Last night I got home from a Cat Poncho meeting at around 11:30pm.
As soon as I got home I was dreading what would come next.
At 10:46am I was to review my 6-8 page Issues paper with my writing teacher so he could give me tips and instruct me on how to improve my paper.
I wanted to try and jump into it as quickly as I could, try and finish it as soon as possible. But I remembered that I had not yet read my scriptures for the day.
I know--mainly from my own experience--that if I read my scriptures before diving into my own homework, my homework is always easier and makes more sense to me.
So I did.
I spent about 20 minutes reading my scriptures and focusing on the principles and applications found in them. I wrote in my journal my thoughts and feelings. Some good scripture studying was done.
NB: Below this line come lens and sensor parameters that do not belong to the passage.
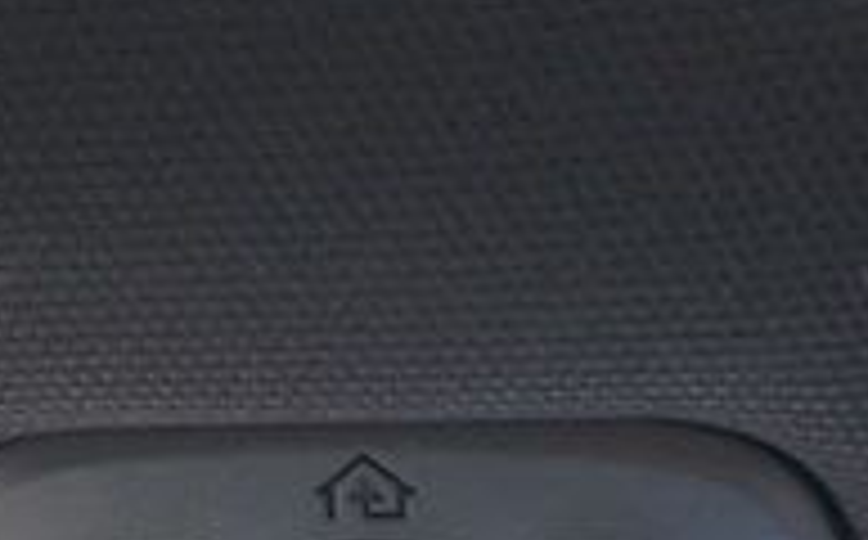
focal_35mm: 130
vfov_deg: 9.9
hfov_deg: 16.0
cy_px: 652
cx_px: 256
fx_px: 3071
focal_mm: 16
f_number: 4
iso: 1600
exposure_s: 1/60
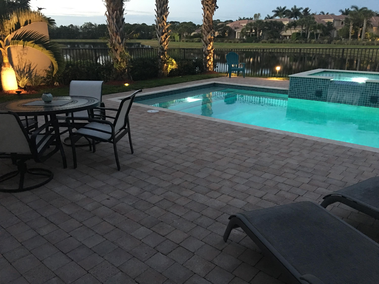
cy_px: 142
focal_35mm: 29
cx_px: 190
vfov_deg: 48.2
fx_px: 318
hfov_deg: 61.7
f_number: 2.2
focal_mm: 4.15
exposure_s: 1/4
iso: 80
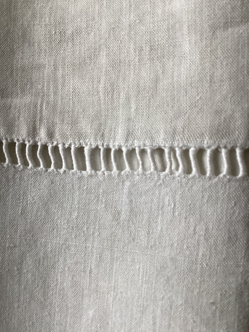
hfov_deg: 45.4
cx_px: 124
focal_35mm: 31
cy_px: 166
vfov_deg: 58.4
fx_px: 297
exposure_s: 1/120
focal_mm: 3.3
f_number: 2.4
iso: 64
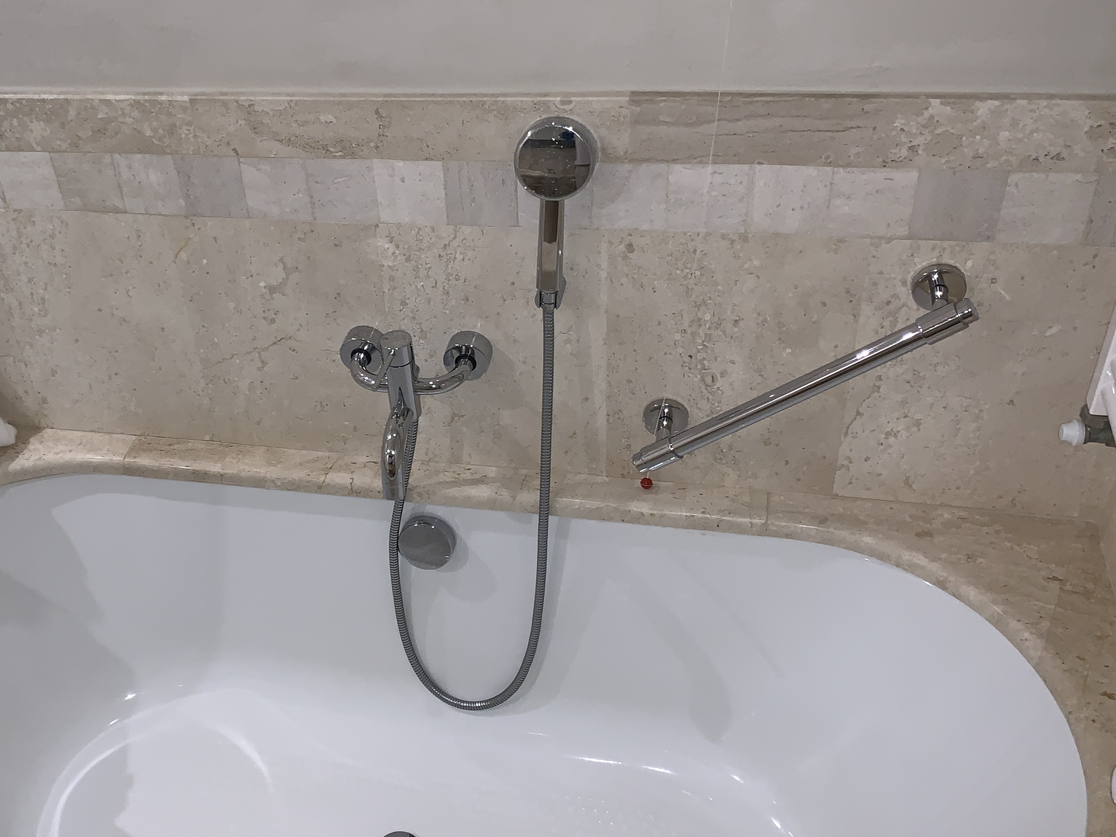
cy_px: 422
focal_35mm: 38
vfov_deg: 37.7
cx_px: 371
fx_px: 1225
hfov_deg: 48.2
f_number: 1.8
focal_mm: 4.25
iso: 64
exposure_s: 1/17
But my head kept falling over, I kept drifting off to sleep.
I didn't know how I was supposed to write five more pages of a paper I had barely researched without falling asleep. Hopefully I would even understand what I was reading and writing.
I remember writing in my journal: "Heavenly Father, PLEASE help me not to fall asleep so that I can finish this paper."
I closed my scriptures, and got to work.
It was only about an hour and a half later when I realized: thoughts had come to my mind that I could never have formulated myself.
I understood what the articles were saying better than I had before.
Words came easily to my mind, and sentences flowed really well.
Up until this point I had just taken credit for the wonderful job I was doing.
But I realized as soon as I was about halfway through the paper that Heavenly Father was blessing me for reading my scriptures before I did my homework.
I reviewed my paper with my teacher this morning, and he really liked it!
I know that Heavenly Father knows us, and He knows what we need help with. He will bless us if we do His homework before I own, and I have testimony of this.